### Recorded data
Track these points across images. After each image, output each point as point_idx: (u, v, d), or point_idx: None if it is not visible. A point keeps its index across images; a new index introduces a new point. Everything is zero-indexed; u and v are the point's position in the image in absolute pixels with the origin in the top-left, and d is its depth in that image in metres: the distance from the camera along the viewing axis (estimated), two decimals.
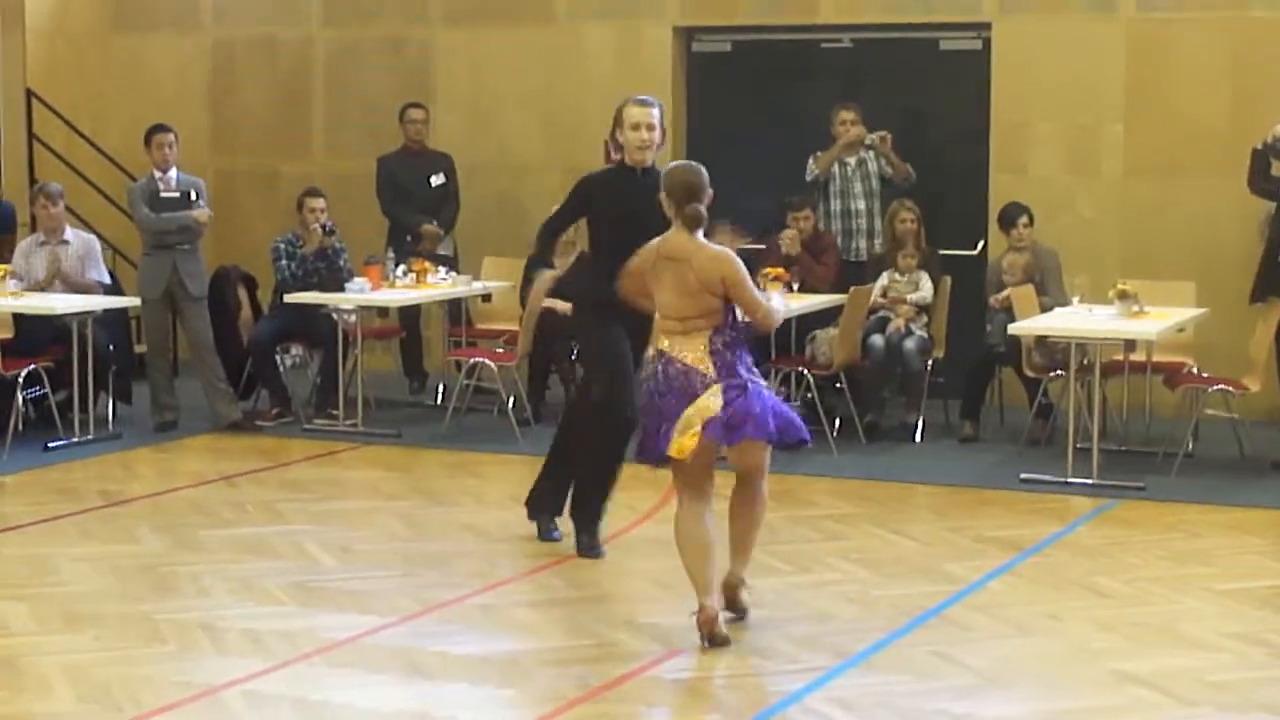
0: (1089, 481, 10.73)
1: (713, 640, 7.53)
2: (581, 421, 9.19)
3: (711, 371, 7.57)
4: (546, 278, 9.57)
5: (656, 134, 8.84)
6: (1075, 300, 11.68)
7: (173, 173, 12.57)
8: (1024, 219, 12.19)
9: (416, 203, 13.96)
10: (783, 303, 8.41)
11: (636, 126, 8.82)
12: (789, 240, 12.35)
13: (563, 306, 12.75)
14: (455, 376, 12.95)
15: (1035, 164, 13.29)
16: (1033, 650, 7.67)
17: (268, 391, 12.98)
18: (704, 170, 7.82)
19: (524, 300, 12.63)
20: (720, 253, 7.67)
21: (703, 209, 7.70)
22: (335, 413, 12.60)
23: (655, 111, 8.89)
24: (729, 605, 7.86)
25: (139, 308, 12.80)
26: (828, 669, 7.31)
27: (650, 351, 7.82)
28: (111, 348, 12.51)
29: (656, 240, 7.82)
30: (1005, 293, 11.97)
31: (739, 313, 7.71)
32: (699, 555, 7.64)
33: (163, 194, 12.50)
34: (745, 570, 7.95)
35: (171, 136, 12.56)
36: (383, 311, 13.74)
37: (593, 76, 14.41)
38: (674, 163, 8.08)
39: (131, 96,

### Instructions for the task
Please output every record above exactly. Leave the pictures out.

### Output for this task
Track these points across images. After each image, output each point as point_idx: (u, v, d), or point_idx: None if it is not visible. A point keeps its index across images; a new index introduces a new point. Everything is zero-indexed; u and v are the point's position in the image in absolute pixels with the origin in the top-left, and d is its depth in that image in metres: the distance from the camera along the viewing axis (estimated), two decimals.
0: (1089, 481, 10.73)
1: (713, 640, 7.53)
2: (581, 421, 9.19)
3: (711, 371, 7.57)
4: (546, 278, 9.57)
5: (656, 134, 8.84)
6: (1075, 300, 11.68)
7: (173, 173, 12.57)
8: (1024, 219, 12.19)
9: (416, 203, 13.96)
10: (783, 303, 8.41)
11: (636, 126, 8.82)
12: (789, 240, 12.35)
13: (563, 306, 12.75)
14: (455, 376, 12.95)
15: (1035, 164, 13.29)
16: (1033, 650, 7.67)
17: (268, 391, 12.98)
18: (704, 170, 7.82)
19: (524, 300, 12.63)
20: (720, 253, 7.67)
21: (703, 209, 7.70)
22: (335, 413, 12.60)
23: (655, 111, 8.89)
24: (729, 605, 7.86)
25: (139, 308, 12.80)
26: (828, 669, 7.31)
27: (650, 351, 7.82)
28: (111, 348, 12.51)
29: (656, 240, 7.82)
30: (1005, 293, 11.97)
31: (739, 313, 7.71)
32: (699, 555, 7.64)
33: (163, 194, 12.50)
34: (745, 570, 7.95)
35: (171, 136, 12.56)
36: (383, 311, 13.74)
37: (593, 76, 14.41)
38: (674, 163, 8.08)
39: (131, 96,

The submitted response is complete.